Guided tours of the Great House are given on the weekends and commence at the southwest outbuilding, which, along with an outdoor kitchen and workers quarters, dot the estate like a little settlement. There is also a visitors center there, a gift shop and a dining room open for lunch. This being the offseason, Stratford Hall opens its gates to visitors only on the weekends. Two guest houses, which are like restored log cabins, feature a total of 21 rooms, each with a private bath, to accommodate guests who wish to stay overnight on the plantation, which is in the beginning phases of organic farming.
"We have six or eight head of Devon cattle with more to come," Schepmoes continued. "They are [kept] on the property."
From the beautifully furnished rooms of Stratford Hall to the tilling of the soil on its surrounding land, the 21st-century guest can easily, and justifiably, head to a large working vineyard nearby.
Ingleside Plantation was purchased by the Flemer family in 1890, its 3,000 acres functioning as a dairy farm. After many subsequent years as a plantation nursery, Ingleside has finally settled into its last, best purpose -- that of a winery, run by a Flemer descendent. Ingleside Vineyards operates as one of Virginia's oldest and largest wineries, producing 18 varieties of wine from grapes grown on the estate.

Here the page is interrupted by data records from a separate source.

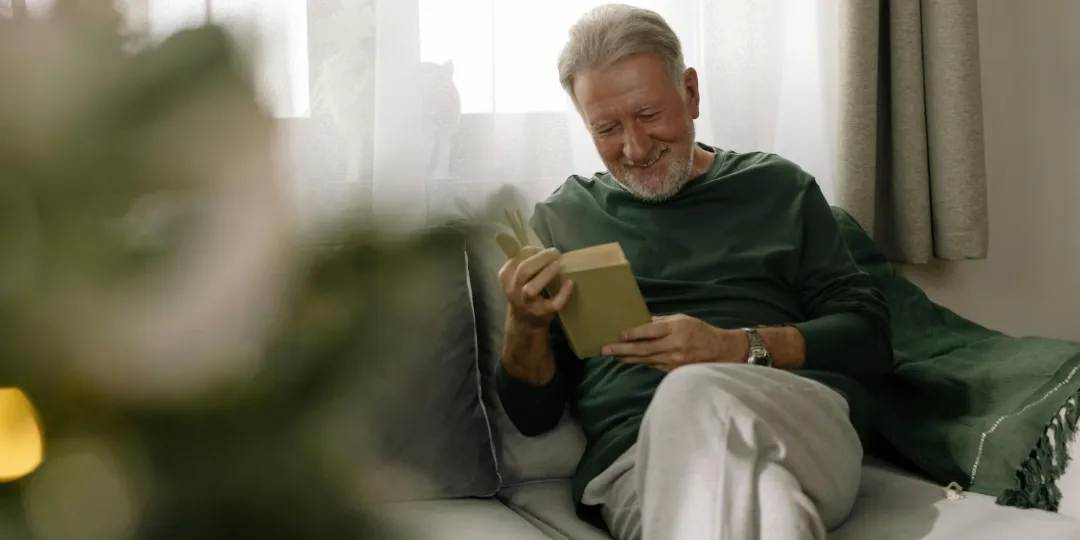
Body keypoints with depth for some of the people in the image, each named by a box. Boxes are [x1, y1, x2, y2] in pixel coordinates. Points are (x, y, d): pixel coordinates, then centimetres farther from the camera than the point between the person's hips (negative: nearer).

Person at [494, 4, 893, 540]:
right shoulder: (561, 218, 18)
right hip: (636, 456, -1)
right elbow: (533, 413, 17)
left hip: (801, 426, 2)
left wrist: (739, 348, -6)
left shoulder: (778, 187, 18)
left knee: (696, 395, -34)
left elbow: (870, 338, 11)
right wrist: (524, 325, -5)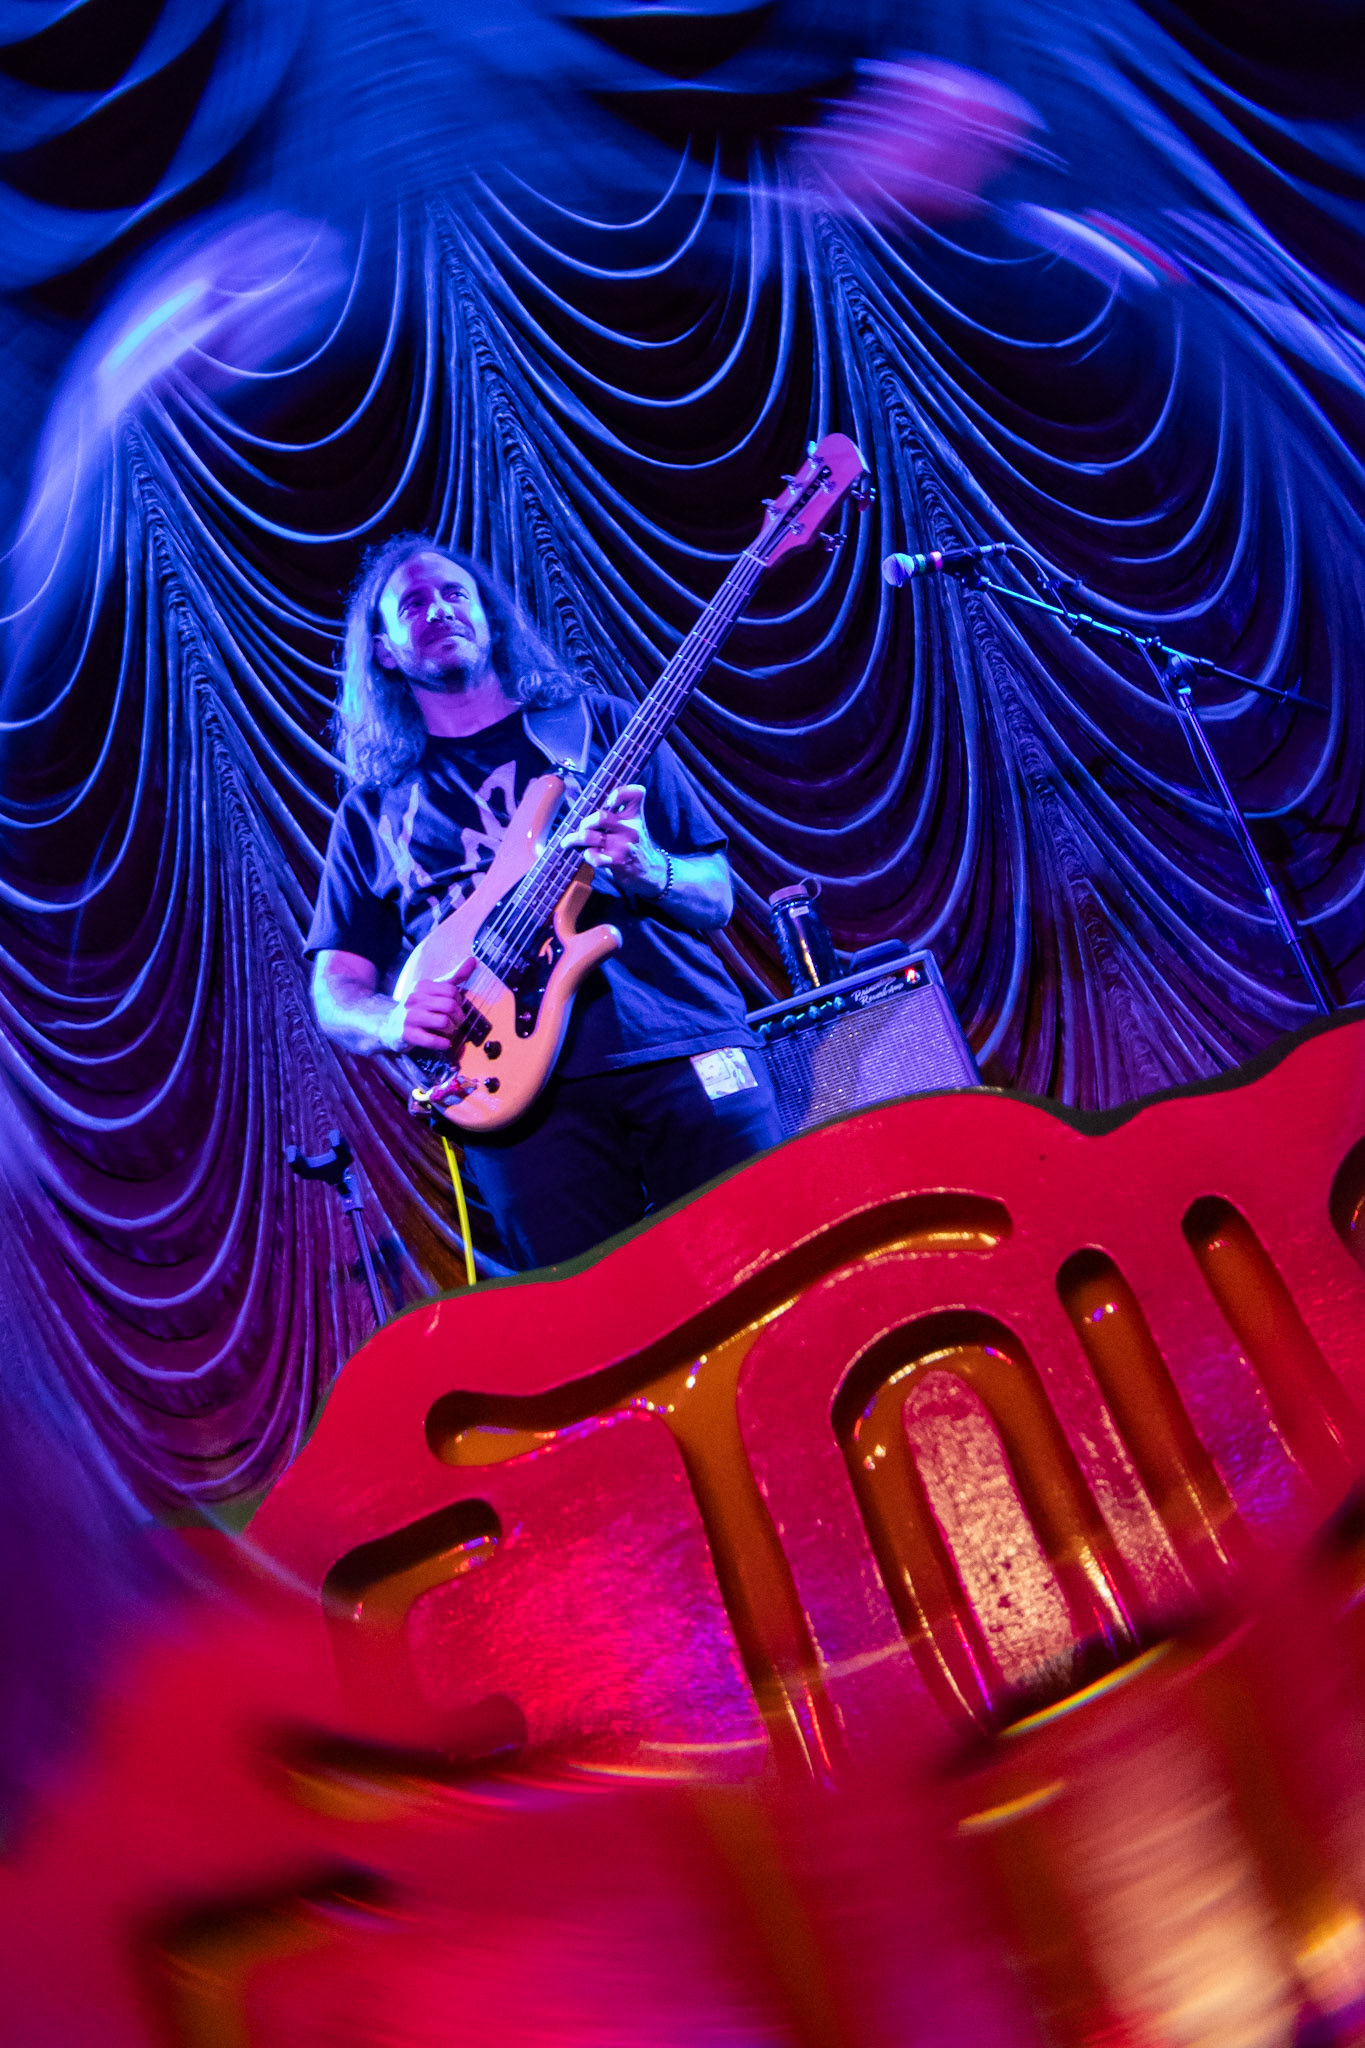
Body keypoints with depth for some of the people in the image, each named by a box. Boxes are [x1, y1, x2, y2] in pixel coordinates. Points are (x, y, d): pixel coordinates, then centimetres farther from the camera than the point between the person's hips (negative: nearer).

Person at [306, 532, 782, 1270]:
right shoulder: (373, 809, 17)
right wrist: (394, 1022, -10)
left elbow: (717, 898, 13)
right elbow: (335, 990, 13)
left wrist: (648, 869, -9)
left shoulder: (598, 724, 16)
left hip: (681, 1049, 0)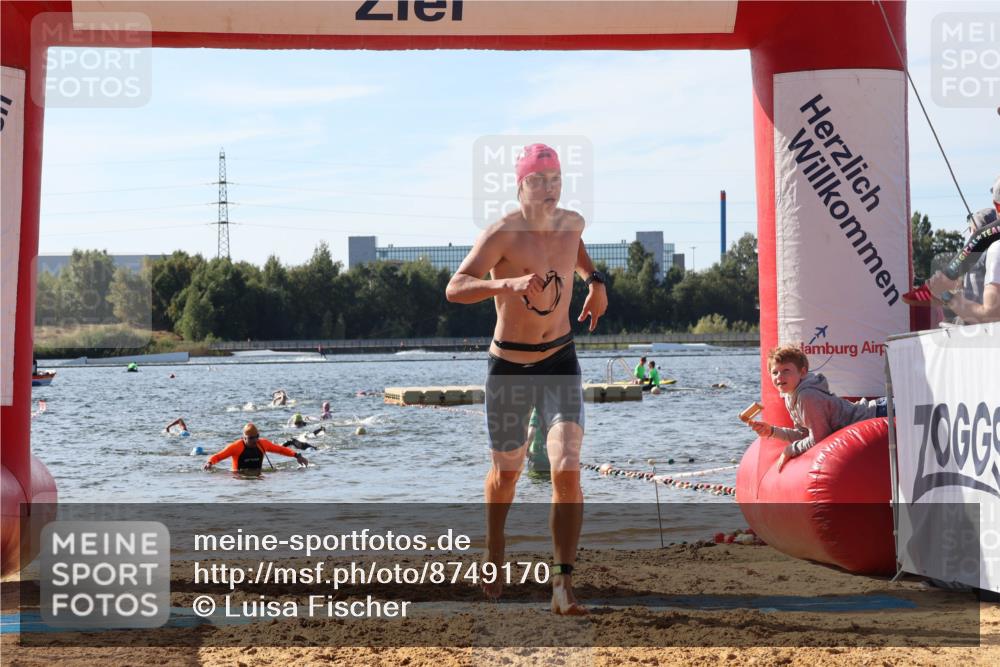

"Our guests always feel at home when they come to visit," said Cory Veit, director of marketing for the vineyard. "We are laid-back [and] easygoing, and with a lot of Southern hospitality."
In addition to tours of the winery, there are regular tastings and a gift shop to purchase a favorite bottle or more.
"We have a Winter Wonder Barrel Tasting in January," Veit continued, as if any further coaxing was necessary. "There will be live music, and guests can sip wine out of the barrel."
With that bit of information out of the bag, Veit adds, "A lot of people visit both places -- Stratford Hall and then us."